Was können junge Leute tun?
Wenn sie Antisemitismus wahrnehmen, sollten sie aufstehen und einschreiten. Dazu muss man natürlich innerlich stark sein, aber es ist nicht „cool“, in WhatsApp-Gruppen unschöne Bilder zu posten. Die Harmonie muss auch mal gestört werden. Schon gar nicht muss man erst auf eine Straftat warten.

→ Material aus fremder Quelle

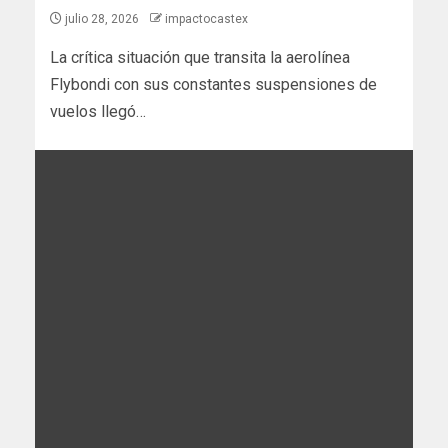
julio 28, 2026
impactocastex
La crítica situación que transita la aerolínea
Flybondi con sus constantes suspensiones de
vuelos llegó…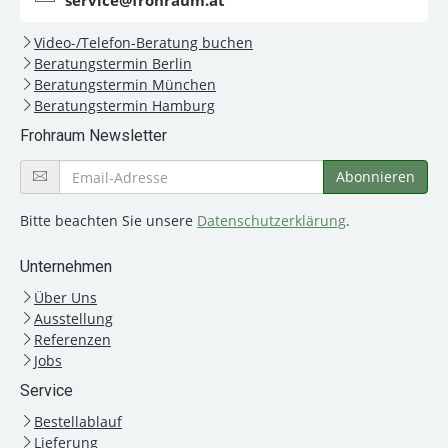
service@frohraum.at
Video-/Telefon-Beratung buchen
Beratungstermin Berlin
Beratungstermin München
Beratungstermin Hamburg
Frohraum Newsletter
Bitte beachten Sie unsere
Datenschutzerklärung
.
Unternehmen
Über Uns
Ausstellung
Referenzen
Jobs
Service
Bestellablauf
Lieferung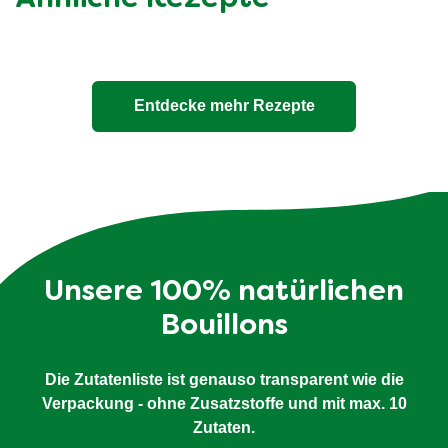
Entdecke mehr Rezepte
Unsere 100% natürlichen
Bouillons
Die Zutatenliste ist genauso transparent wie die
Verpackung - ohne Zusatzstoffe und mit max. 10
Zutaten.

Wie steht es mit den Erwachsenen?
Die oben beschriebenen Vorurteile sind hartnäckig, deshalb müssen wir mit unserer Präventionsarbeit auch die Älteren erreichen. Wir kennen das Problem der Altersradikalisierung. Wenn Leute erstmal in Rente sind, wenn sie sich nicht mehr unter Arbeitskollegen bewegen, dann lassen sie oft die Masken fallen.
Wie wichtig sind Begegnungen?
Aus meiner eigenen Geschichte weiß ich ja, dass es immens wichtig ist, aufeinander zuzugehen. Da kann so eine Reise nach Israel schon ein Wunder bewirken. Begegnung setzt natürlich gegenseitige Offenheit voraus, dem sollten sich auch jüdische Gemeinden stellen, wenn das nicht ohnehin schon passiert ist. Das zeigt sich zum Beispiel an Projekten wie „Judentum begreifen“ – so etwas geht ja nicht ohne die Gemeinden. Das sind gute Maßnahmen für die Prävention. Die Bekämpfung von Antisemitismus muss dann natürlich Sache des Staates sein.